Они не были уверены в механизме работы маяка. Робин произнес вслух мандаринскую пару, но они могли только надеяться, что вторая, загадочная пара спичек была рассчитана на то, что она будет действовать. Они составили исчерпывающий список всех способов, которые только могли придумать, чтобы попробовать. Они произносили сообщение в пламя. Они прохлопали его азбукой Морзе. Они повторяли код, на этот раз просовывая в пламя металлический стержень, так что он мерцал с каждой точкой и тире. Наконец, когда масло начало разбрызгиваться, они поднесли бумагу к лампе.
Эффект был мгновенным. Огонь увеличился в три раза; длинные языки пламени вырывались наружу, а затем возвращались обратно вокруг бумаги, словно какое-то демоническое существо пожирало их слова. Бумага не сгорела и не смялась; она просто исчезла. Мгновение спустя масло закончилось, пламя угасло, и комната померкла.

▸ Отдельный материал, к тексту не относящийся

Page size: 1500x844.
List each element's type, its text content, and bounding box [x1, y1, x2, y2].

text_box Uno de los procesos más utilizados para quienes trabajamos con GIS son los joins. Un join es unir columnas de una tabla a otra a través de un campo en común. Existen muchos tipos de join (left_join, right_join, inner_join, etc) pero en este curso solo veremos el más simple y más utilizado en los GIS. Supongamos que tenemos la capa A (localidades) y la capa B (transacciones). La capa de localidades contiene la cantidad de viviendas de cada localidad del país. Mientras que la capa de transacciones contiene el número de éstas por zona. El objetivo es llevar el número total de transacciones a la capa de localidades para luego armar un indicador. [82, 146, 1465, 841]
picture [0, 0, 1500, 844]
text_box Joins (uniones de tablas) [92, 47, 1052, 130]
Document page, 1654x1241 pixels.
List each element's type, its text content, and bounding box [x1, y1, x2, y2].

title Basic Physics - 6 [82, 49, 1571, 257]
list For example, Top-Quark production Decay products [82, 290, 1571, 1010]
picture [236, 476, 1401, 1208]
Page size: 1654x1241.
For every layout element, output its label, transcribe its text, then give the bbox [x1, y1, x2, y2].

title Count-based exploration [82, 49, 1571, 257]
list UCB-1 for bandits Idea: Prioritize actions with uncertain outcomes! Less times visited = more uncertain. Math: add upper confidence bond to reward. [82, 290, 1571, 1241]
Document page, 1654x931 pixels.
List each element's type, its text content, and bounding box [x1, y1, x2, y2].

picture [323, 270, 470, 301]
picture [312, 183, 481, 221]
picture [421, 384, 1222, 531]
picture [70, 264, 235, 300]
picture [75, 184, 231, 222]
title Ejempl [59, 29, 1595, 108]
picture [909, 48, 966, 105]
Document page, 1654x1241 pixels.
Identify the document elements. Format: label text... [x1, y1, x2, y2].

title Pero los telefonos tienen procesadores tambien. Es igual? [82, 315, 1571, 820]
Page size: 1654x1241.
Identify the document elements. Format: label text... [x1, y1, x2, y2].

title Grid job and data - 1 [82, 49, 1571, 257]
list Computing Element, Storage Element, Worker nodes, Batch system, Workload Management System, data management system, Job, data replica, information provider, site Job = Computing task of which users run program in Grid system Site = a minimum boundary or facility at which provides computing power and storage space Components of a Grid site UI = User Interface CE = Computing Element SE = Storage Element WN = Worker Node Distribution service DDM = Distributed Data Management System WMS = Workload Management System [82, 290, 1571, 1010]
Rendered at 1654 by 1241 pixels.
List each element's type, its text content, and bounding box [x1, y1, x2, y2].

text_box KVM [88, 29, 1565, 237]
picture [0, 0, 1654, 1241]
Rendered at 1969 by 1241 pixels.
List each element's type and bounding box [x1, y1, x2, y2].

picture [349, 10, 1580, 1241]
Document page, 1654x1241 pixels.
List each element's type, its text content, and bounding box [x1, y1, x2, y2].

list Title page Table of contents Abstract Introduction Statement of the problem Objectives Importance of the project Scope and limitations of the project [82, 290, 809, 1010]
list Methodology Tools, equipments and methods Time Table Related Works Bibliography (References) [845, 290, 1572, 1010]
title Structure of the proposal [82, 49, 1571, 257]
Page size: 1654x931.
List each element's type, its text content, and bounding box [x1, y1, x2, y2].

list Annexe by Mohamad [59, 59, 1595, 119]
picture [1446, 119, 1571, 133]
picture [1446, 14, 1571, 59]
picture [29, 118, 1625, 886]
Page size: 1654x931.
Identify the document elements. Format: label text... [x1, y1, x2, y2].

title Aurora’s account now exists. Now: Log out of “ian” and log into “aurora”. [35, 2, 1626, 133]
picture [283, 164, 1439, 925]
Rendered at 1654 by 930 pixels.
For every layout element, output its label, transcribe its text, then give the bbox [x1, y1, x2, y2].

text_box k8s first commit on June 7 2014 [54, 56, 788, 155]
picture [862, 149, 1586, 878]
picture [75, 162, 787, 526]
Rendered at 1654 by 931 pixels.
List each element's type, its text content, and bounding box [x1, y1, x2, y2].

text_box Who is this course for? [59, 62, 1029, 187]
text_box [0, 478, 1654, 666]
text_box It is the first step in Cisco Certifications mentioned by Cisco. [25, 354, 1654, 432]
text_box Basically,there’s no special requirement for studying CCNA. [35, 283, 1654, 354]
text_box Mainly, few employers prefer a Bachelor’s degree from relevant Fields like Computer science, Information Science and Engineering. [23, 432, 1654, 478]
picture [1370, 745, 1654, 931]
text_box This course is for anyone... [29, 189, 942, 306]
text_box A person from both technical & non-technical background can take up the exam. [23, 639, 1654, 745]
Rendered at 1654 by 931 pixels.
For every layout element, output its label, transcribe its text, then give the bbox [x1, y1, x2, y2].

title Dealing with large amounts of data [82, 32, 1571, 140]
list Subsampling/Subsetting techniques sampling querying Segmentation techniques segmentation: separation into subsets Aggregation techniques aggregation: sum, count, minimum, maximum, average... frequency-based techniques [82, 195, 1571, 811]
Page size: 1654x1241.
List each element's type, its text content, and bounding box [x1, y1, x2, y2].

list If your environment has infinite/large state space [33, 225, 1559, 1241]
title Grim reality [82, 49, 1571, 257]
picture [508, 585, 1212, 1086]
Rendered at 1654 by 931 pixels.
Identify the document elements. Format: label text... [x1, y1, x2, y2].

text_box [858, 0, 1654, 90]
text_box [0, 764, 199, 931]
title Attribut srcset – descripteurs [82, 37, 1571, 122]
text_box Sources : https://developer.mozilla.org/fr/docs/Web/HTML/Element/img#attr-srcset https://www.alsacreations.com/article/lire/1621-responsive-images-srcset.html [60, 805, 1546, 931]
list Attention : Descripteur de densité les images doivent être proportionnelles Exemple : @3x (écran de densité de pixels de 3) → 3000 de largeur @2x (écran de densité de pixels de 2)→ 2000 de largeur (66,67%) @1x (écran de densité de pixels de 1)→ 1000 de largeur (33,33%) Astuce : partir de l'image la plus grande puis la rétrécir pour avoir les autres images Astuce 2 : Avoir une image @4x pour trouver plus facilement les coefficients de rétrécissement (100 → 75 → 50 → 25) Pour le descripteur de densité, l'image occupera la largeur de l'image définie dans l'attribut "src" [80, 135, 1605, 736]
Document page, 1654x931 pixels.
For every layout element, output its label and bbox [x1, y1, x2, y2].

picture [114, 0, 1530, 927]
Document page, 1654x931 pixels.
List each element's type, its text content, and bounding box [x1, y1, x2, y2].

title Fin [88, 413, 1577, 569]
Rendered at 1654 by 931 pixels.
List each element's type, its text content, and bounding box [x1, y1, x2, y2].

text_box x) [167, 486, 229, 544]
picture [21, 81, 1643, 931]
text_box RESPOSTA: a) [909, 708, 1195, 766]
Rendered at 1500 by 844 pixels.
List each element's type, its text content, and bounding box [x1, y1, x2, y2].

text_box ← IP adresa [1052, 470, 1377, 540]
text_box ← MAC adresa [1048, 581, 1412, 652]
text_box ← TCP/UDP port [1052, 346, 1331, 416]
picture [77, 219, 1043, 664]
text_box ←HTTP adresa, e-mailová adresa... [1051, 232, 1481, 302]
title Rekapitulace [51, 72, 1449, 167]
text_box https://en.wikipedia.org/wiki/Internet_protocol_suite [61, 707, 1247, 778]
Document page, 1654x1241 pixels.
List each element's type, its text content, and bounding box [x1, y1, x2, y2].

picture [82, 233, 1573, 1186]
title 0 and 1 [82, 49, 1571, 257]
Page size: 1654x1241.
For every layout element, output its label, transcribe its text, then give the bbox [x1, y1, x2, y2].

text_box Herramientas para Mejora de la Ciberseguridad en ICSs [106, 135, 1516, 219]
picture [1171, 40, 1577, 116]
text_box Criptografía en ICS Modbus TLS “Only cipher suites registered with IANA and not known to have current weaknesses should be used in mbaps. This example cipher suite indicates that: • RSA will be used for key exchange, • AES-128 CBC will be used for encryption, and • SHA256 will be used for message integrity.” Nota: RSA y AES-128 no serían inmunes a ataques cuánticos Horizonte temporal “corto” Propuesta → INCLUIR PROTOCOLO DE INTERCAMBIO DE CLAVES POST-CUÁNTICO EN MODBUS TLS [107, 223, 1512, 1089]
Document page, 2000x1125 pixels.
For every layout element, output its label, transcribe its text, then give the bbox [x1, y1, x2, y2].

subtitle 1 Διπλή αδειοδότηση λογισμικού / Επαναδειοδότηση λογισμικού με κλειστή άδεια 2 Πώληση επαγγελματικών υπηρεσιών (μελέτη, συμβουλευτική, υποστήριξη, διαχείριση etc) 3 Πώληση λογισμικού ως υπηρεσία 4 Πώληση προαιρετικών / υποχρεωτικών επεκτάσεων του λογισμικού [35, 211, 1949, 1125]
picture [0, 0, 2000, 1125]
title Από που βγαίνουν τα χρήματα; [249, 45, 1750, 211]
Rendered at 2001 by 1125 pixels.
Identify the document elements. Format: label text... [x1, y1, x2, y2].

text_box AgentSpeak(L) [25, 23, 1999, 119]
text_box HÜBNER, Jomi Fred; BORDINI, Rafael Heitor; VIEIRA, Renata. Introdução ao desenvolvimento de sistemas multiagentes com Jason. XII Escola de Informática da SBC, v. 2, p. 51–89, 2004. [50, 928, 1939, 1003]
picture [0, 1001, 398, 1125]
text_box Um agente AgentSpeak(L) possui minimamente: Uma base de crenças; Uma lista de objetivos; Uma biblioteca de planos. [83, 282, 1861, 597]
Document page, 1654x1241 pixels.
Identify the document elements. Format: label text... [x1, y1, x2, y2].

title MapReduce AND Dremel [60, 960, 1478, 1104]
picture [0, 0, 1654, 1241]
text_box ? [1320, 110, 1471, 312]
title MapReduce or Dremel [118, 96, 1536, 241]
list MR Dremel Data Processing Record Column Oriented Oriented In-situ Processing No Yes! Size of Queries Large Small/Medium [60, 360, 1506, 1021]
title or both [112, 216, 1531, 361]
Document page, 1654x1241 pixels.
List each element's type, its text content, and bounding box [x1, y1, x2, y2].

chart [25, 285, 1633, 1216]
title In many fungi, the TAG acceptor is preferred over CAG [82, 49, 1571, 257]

— Думаешь, получилось? — спросила Виктория.
— Я не знаю. Я не знаю, слышит ли кто-нибудь вообще. — Робин опустил лампу. Он чувствовал невыносимую усталость, его конечности словно налились свинцом. Он не знал, что они только что привели в движение. Часть его души не хотела этого знать, хотела свернуться калачиком в этом прохладном, темном помещении и исчезнуть. У него был долг, он знал, что должен закончить работу, и когда наступит завтрашний день, он соберет все силы, чтобы встретить его. Но сейчас он хотел спать как мертвый. — Полагаю, посмотрим.
На рассвете они прокрались через весь город к Старой библиотеке. Вокруг здания стояли десятки полицейских — возможно, они ждали, не вернется ли кто по глупости. Робин и Виктория осторожно прокрались вперед из леса за двором. Это было глупо, да, но они не могли удержаться от желания подсчитать ущерб. Они надеялись, что им удастся пробраться внутрь и забрать кое-какие припасы, но присутствие полиции было слишком плотным, чтобы они смогли это сделать.
Вместо этого они пришли, чтобы выступить свидетелями, потому что, несмотря на риск, кто-то должен был запомнить вид предательства. Кто-то должен был зафиксировать потерю.
Старая библиотека была полностью разрушена. Вся задняя стенка была снесена, зияющая рана обнажала обнаженные внутренности библиотеки, что казалось жестоким и унизительным. Полки были полуразрушены. Те книги, которые не сгорели при взрывах, были сложены в тачки по всему зданию, чтобы, как предполагал Робин, быть вывезенными для анализа учеными Вавилона. Он сомневался, что большая часть этой работы когда-нибудь увидит свет.